WHAT TO WORK ON
In the rows that follow, reproduce the lines starting with the one that contains "- [X] Create a project using CRA" and continuing through the one that contains "### Avatar component", with both of those lines included.

** SOURCE MATERIAL follows **

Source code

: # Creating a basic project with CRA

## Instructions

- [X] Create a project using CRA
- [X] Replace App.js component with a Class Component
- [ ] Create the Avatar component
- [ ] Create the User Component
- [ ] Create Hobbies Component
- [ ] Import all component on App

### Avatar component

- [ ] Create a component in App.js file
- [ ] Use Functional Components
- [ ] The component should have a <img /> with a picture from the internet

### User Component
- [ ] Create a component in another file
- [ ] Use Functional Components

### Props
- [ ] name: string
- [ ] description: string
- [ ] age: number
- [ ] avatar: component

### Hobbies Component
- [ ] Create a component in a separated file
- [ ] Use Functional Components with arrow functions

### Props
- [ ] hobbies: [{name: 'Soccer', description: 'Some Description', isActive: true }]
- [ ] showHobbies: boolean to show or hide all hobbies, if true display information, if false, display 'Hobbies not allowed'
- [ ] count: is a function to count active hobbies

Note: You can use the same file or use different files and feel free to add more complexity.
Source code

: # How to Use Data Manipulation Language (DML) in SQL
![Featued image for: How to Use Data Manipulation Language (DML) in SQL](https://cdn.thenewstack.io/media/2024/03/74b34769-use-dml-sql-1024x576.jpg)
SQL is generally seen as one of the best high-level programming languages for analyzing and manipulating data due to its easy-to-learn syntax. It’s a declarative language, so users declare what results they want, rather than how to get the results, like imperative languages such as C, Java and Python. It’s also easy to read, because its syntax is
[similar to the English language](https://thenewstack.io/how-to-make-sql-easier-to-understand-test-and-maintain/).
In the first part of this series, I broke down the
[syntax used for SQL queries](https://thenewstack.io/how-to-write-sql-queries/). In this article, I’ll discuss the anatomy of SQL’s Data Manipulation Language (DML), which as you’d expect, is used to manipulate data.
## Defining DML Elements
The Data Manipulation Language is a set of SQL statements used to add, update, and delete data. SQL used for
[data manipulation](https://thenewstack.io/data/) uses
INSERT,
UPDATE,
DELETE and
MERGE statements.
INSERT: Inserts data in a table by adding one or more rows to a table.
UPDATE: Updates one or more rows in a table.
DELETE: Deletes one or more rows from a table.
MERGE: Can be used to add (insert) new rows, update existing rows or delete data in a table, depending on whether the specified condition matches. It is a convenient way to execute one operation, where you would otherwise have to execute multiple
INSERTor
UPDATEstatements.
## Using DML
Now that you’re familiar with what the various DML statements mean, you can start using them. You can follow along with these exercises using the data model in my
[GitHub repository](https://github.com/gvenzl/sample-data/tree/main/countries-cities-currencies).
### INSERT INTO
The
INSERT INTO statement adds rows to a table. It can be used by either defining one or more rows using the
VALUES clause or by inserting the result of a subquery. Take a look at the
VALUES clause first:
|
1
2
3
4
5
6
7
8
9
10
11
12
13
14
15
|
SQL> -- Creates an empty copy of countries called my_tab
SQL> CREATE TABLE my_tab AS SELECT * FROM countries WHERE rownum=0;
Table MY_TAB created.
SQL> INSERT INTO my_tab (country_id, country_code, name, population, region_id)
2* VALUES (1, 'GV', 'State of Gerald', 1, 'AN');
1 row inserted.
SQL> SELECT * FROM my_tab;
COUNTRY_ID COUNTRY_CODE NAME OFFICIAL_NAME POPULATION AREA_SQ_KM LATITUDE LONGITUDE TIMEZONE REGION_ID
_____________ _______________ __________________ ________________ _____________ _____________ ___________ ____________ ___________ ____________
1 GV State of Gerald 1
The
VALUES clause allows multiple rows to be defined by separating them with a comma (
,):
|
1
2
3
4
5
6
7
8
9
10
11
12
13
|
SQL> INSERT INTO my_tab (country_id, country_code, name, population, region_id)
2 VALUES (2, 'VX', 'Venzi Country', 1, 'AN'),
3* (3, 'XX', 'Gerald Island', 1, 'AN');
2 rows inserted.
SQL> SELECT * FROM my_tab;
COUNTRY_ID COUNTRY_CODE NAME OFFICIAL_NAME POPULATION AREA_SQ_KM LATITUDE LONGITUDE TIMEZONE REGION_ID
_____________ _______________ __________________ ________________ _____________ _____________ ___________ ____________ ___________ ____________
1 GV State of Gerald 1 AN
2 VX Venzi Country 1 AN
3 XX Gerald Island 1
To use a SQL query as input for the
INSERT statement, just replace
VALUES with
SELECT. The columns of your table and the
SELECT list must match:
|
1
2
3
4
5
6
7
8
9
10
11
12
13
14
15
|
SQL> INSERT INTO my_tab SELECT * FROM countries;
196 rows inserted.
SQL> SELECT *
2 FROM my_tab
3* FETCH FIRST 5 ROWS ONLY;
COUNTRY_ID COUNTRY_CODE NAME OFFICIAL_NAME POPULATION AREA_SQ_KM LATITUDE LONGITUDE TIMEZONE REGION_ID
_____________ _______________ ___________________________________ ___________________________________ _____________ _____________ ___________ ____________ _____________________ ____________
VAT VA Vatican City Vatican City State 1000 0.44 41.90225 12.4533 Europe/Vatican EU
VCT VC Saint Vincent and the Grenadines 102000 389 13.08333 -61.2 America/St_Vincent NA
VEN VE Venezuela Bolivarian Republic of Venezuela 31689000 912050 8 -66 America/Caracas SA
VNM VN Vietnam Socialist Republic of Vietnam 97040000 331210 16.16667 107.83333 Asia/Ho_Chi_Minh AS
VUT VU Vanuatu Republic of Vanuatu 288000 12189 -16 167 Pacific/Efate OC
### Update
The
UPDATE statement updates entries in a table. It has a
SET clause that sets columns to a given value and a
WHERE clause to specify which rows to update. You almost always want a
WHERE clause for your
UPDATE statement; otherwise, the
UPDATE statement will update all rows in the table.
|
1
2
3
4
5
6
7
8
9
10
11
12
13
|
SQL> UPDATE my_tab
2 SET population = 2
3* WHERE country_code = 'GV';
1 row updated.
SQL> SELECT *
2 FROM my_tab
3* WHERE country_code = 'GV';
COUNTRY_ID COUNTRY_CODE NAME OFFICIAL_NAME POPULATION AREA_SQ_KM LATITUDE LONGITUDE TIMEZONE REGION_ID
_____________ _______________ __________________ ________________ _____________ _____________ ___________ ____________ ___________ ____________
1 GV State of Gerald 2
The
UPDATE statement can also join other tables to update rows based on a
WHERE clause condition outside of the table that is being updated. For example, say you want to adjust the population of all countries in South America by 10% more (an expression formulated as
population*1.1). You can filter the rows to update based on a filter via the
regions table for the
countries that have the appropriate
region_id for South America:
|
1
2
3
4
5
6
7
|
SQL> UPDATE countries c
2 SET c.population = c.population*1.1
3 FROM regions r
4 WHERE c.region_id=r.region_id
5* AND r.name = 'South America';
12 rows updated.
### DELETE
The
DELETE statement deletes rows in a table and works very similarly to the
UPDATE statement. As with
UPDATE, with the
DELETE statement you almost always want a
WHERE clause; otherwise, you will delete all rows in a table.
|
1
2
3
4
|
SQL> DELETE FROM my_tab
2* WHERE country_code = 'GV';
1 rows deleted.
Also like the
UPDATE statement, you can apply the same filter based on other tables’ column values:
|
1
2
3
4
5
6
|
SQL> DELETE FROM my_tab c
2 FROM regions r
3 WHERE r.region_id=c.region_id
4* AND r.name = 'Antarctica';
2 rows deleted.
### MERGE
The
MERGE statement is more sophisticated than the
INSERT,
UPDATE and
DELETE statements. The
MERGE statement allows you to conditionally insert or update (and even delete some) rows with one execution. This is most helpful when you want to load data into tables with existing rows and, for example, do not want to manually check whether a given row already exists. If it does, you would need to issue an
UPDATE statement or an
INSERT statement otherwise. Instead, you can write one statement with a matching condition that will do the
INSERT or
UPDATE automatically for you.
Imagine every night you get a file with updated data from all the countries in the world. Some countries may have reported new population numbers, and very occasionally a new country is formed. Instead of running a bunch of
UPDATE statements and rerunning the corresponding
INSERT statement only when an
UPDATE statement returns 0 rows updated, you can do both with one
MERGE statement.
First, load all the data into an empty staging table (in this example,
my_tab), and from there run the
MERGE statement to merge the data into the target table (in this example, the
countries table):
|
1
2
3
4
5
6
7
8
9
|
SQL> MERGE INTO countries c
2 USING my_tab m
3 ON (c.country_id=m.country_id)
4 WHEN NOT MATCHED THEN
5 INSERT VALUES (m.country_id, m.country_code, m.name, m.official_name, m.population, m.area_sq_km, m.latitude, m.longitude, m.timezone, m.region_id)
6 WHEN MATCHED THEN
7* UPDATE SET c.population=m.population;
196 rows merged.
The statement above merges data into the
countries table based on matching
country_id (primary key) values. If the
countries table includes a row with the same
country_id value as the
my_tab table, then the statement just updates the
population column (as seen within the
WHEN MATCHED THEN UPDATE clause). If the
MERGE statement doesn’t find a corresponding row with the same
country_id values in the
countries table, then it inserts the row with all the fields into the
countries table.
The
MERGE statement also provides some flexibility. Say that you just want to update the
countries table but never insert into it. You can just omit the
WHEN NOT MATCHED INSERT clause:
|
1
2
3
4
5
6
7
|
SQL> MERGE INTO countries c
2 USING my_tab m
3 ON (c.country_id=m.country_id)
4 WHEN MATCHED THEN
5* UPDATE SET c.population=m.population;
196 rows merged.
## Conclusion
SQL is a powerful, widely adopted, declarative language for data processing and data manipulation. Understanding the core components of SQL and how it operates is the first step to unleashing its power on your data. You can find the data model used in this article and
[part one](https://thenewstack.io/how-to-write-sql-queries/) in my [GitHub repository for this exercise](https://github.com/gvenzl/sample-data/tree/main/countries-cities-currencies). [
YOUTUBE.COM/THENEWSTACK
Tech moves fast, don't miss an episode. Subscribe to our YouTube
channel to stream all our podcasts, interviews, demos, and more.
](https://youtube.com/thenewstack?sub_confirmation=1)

** End of SOURCE MATERIAL **

FINISHED EXERCISE
- [X] Create a project using CRA
- [X] Replace App.js component with a Class Component
- [ ] Create the Avatar component
- [ ] Create the User Component
- [ ] Create Hobbies Component
- [ ] Import all component on App

### Avatar component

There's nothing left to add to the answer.